Co-founder and COO, Gabrielė Barteškaitė, provides: “This funding permits us to speed up supply for patrons already within the pipeline. We’re beginning with breweries, the place giant volumes of spent grain, yeast, and wastewater create a transparent alternative to enhance resilience by way of on-site renewable vitality.”
Based in 2022, Future Greens develops tech that generates renewable vitality from the natural by-products of the meals business.
The founding staff met at The College of Sheffield and beforehand constructed and operated a vertical farm, the place waste disposal and vitality prices proved to be main operational challenges. To deal with this, the staff developed their first bioreactor in-house and recognised the potential to scale this resolution throughout the broader meals business.

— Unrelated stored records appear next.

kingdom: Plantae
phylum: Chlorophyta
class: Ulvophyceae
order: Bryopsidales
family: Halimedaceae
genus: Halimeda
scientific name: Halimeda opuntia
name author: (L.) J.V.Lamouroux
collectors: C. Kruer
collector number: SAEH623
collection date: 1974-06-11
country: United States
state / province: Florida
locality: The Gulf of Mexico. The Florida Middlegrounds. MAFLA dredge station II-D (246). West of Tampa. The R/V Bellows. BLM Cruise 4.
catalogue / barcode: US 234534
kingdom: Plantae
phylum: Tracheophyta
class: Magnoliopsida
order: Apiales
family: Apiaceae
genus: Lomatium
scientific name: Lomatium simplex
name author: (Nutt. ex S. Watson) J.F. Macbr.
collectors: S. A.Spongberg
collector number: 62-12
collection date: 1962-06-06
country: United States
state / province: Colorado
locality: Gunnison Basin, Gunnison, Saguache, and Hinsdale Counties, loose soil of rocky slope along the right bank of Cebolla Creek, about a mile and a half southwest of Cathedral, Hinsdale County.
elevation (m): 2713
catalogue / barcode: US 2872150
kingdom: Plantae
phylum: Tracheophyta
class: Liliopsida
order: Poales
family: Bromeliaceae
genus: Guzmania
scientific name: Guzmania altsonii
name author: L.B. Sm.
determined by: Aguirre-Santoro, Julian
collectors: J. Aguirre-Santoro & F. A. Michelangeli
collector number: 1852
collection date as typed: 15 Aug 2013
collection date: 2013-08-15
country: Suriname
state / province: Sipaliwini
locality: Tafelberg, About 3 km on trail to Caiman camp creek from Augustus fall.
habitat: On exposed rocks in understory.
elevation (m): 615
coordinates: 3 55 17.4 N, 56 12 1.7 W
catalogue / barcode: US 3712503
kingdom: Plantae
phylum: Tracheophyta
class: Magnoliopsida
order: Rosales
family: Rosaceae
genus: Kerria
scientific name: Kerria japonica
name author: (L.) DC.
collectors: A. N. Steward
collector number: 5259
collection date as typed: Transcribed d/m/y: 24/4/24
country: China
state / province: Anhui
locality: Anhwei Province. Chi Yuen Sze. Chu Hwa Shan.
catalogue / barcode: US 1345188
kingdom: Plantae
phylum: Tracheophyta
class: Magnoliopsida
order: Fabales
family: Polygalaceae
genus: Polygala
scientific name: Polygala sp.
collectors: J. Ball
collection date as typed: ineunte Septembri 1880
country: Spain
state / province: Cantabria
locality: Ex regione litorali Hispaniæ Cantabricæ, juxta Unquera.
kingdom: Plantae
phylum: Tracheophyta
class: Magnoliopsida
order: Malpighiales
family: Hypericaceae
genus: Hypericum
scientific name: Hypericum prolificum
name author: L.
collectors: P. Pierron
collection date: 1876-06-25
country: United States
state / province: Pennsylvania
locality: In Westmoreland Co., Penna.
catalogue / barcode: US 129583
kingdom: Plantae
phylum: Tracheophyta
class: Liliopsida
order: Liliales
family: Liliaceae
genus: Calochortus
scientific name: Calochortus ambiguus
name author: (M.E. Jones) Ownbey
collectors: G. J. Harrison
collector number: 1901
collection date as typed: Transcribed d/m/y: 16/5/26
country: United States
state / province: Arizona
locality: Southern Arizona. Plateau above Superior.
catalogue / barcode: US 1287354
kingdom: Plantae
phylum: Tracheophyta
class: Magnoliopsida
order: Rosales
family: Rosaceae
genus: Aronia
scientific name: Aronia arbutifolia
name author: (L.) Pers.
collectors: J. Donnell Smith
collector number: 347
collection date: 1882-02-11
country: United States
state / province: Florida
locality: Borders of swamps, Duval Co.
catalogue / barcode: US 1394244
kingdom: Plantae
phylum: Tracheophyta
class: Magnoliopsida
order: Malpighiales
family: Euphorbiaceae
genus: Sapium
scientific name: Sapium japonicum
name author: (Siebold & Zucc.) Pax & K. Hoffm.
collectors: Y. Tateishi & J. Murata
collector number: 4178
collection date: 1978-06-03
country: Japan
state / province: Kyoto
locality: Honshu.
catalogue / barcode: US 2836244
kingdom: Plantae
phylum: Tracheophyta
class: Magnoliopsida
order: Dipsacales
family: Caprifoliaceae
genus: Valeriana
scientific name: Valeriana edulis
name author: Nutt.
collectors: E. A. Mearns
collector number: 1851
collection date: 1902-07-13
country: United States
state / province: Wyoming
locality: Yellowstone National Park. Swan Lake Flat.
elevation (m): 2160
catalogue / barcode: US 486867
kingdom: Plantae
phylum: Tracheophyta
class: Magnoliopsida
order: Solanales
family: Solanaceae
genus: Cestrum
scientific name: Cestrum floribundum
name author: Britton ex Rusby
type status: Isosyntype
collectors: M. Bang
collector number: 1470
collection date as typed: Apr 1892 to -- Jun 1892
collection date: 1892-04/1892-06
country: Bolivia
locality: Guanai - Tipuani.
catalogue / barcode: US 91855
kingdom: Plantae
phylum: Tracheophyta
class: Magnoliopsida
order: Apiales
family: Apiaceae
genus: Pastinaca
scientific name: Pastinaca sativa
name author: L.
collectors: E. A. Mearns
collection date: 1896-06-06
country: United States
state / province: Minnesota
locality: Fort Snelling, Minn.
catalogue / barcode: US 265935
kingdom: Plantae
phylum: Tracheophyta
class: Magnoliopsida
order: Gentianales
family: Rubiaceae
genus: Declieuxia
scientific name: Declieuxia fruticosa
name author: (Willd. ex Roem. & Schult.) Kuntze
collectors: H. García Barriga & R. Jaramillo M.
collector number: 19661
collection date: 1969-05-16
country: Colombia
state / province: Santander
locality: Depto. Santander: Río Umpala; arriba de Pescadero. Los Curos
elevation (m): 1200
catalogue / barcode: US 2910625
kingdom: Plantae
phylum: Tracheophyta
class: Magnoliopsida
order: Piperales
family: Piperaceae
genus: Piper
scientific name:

Their modular, AI-driven anaerobic digesters reportedly function ten instances sooner than typical methods, enabling compact, high-performance reactors appropriate for on-site deployment. By changing natural waste into biogas, the system reduces commerce effluent and waste disposal prices whereas reducing CO₂ emissions and enhancing operational resilience.
They’re making ready to deploy their first system on a brewery website in 2026.
Up to now, the corporate has attracted greater than €912k (£800k) in funding up to now. Additionally it is benefitting from further €114k (£100k) in non-dilutive assist throughout regional collaborations with The Superior Manufacturing Analysis Centre (AMRC) and South Yorkshire Innovation Programme (SYIP) with The College of Sheffield.